__WHAT TO PRODUCE__:
Word for word, restate every record.

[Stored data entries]
Segment Open
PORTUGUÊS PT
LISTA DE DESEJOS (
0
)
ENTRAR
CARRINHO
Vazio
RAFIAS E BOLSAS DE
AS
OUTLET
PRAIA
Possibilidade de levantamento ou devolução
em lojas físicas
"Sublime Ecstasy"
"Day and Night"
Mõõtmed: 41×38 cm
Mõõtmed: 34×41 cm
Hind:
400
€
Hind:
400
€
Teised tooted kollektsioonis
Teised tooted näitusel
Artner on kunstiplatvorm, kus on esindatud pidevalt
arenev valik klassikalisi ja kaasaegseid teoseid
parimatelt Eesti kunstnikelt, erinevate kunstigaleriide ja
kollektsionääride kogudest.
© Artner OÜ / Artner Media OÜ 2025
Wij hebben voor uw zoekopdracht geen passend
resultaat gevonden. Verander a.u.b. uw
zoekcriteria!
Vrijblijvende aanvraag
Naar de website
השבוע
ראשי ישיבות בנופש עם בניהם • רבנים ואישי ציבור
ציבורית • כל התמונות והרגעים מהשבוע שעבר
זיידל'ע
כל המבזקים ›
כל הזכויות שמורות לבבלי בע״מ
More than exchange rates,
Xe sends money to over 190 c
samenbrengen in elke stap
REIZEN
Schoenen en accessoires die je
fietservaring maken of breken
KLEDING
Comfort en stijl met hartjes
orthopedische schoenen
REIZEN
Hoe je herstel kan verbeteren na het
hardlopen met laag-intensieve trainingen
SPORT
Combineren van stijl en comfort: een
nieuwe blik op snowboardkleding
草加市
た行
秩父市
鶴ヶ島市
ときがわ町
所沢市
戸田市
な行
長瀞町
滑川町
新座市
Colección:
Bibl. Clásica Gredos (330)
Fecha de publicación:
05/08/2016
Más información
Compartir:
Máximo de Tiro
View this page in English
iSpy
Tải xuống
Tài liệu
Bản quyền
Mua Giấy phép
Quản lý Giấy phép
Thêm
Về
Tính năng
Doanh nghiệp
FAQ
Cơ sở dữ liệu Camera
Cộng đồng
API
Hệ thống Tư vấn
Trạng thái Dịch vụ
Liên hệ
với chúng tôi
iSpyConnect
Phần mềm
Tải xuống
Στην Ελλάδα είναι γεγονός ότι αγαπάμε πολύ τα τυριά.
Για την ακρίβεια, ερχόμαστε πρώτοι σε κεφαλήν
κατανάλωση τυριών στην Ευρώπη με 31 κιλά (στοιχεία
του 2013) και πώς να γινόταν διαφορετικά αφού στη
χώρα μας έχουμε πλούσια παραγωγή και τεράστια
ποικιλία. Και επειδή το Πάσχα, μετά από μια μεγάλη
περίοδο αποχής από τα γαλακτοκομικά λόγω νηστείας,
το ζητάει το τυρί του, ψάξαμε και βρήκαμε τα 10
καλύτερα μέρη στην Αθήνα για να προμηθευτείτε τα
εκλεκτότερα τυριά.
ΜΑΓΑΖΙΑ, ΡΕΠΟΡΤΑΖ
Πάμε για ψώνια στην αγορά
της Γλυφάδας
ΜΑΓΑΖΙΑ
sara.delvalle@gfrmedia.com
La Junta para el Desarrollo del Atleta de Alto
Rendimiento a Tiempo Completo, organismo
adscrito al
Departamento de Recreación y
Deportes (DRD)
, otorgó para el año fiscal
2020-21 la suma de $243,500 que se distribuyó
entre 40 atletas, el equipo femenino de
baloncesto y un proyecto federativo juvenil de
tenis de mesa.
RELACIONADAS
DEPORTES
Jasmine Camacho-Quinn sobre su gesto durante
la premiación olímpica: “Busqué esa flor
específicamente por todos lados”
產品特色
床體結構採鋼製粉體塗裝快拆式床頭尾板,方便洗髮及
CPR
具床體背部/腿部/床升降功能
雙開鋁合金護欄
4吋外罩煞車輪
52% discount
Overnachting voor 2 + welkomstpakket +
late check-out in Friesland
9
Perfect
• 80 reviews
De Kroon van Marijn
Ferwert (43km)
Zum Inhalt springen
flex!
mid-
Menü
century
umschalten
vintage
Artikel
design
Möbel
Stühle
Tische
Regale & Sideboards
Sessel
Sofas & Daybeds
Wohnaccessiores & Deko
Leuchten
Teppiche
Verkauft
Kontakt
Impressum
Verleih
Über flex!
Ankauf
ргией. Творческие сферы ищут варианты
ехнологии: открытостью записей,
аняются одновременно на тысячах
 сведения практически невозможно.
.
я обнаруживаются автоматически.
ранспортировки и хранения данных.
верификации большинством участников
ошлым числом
Segment Closed
__FINISHED EXERCISE__:
PORTUGUÊS PT
LISTA DE DESEJOS (
0
)
ENTRAR
CARRINHO
Vazio
RAFIAS E BOLSAS DE
AS
OUTLET
PRAIA
Possibilidade de levantamento ou devolução
em lojas físicas
"Sublime Ecstasy"
"Day and Night"
Mõõtmed: 41×38 cm
Mõõtmed: 34×41 cm
Hind:
400
€
Hind:
400
€
Teised tooted kollektsioonis
Teised tooted näitusel
Artner on kunstiplatvorm, kus on esindatud pidevalt
arenev valik klassikalisi ja kaasaegseid teoseid
parimatelt Eesti kunstnikelt, erinevate kunstigaleriide ja
kollektsionääride kogudest.
© Artner OÜ / Artner Media OÜ 2025
Wij hebben voor uw zoekopdracht geen passend
resultaat gevonden. Verander a.u.b. uw
zoekcriteria!
Vrijblijvende aanvraag
Naar de website
השבוע
ראשי ישיבות בנופש עם בניהם • רבנים ואישי ציבור
ציבורית • כל התמונות והרגעים מהשבוע שעבר
זיידל'ע
כל המבזקים ›
כל הזכויות שמורות לבבלי בע״מ
More than exchange rates,
Xe sends money to over 190 c
samenbrengen in elke stap
REIZEN
Schoenen en accessoires die je
fietservaring maken of breken
KLEDING
Comfort en stijl met hartjes
orthopedische schoenen
REIZEN
Hoe je herstel kan verbeteren na het
hardlopen met laag-intensieve trainingen
SPORT
Combineren van stijl en comfort: een
nieuwe blik op snowboardkleding
草加市
た行
秩父市
鶴ヶ島市
ときがわ町
所沢市
戸田市
な行
長瀞町
滑川町
新座市
Colección:
Bibl. Clásica Gredos (330)
Fecha de publicación:
05/08/2016
Más información
Compartir:
Máximo de Tiro
View this page in English
iSpy
Tải xuống
Tài liệu
Bản quyền
Mua Giấy phép
Quản lý Giấy phép
Thêm
Về
Tính năng
Doanh nghiệp
FAQ
Cơ sở dữ liệu Camera
Cộng đồng
API
Hệ thống Tư vấn
Trạng thái Dịch vụ
Liên hệ
với chúng tôi
iSpyConnect
Phần mềm
Tải xuống
Στην Ελλάδα είναι γεγονός ότι αγαπάμε πολύ τα τυριά.
Για την ακρίβεια, ερχόμαστε πρώτοι σε κεφαλήν
κατανάλωση τυριών στην Ευρώπη με 31 κιλά (στοιχεία
του 2013) και πώς να γινόταν διαφορετικά αφού στη
χώρα μας έχουμε πλούσια παραγωγή και τεράστια
ποικιλία. Και επειδή το Πάσχα, μετά από μια μεγάλη
περίοδο αποχής από τα γαλακτοκομικά λόγω νηστείας,
το ζητάει το τυρί του, ψάξαμε και βρήκαμε τα 10
καλύτερα μέρη στην Αθήνα για να προμηθευτείτε τα
εκλεκτότερα τυριά.
ΜΑΓΑΖΙΑ, ΡΕΠΟΡΤΑΖ
Πάμε για ψώνια στην αγορά
της Γλυφάδας
ΜΑΓΑΖΙΑ
sara.delvalle@gfrmedia.com
La Junta para el Desarrollo del Atleta de Alto
Rendimiento a Tiempo Completo, organismo
adscrito al
Departamento de Recreación y
Deportes (DRD)
, otorgó para el año fiscal
2020-21 la suma de $243,500 que se distribuyó
entre 40 atletas, el equipo femenino de
baloncesto y un proyecto federativo juvenil de
tenis de mesa.
RELACIONADAS
DEPORTES
Jasmine Camacho-Quinn sobre su gesto durante
la premiación olímpica: “Busqué esa flor
específicamente por todos lados”
產品特色
床體結構採鋼製粉體塗裝快拆式床頭尾板,方便洗髮及
CPR
具床體背部/腿部/床升降功能
雙開鋁合金護欄
4吋外罩煞車輪
52% discount
Overnachting voor 2 + welkomstpakket +
late check-out in Friesland
9
Perfect
• 80 reviews
De Kroon van Marijn
Ferwert (43km)
Zum Inhalt springen
flex!
mid-
Menü
century
umschalten
vintage
Artikel
design
Möbel
Stühle
Tische
Regale & Sideboards
Sessel
Sofas & Daybeds
Wohnaccessiores & Deko
Leuchten
Teppiche
Verkauft
Kontakt
Impressum
Verleih
Über flex!
Ankauf
ргией. Творческие сферы ищут варианты
ехнологии: открытостью записей,
аняются одновременно на тысячах
 сведения практически невозможно.
.
я обнаруживаются автоматически.
ранспортировки и хранения данных.
верификации большинством участников
ошлым числом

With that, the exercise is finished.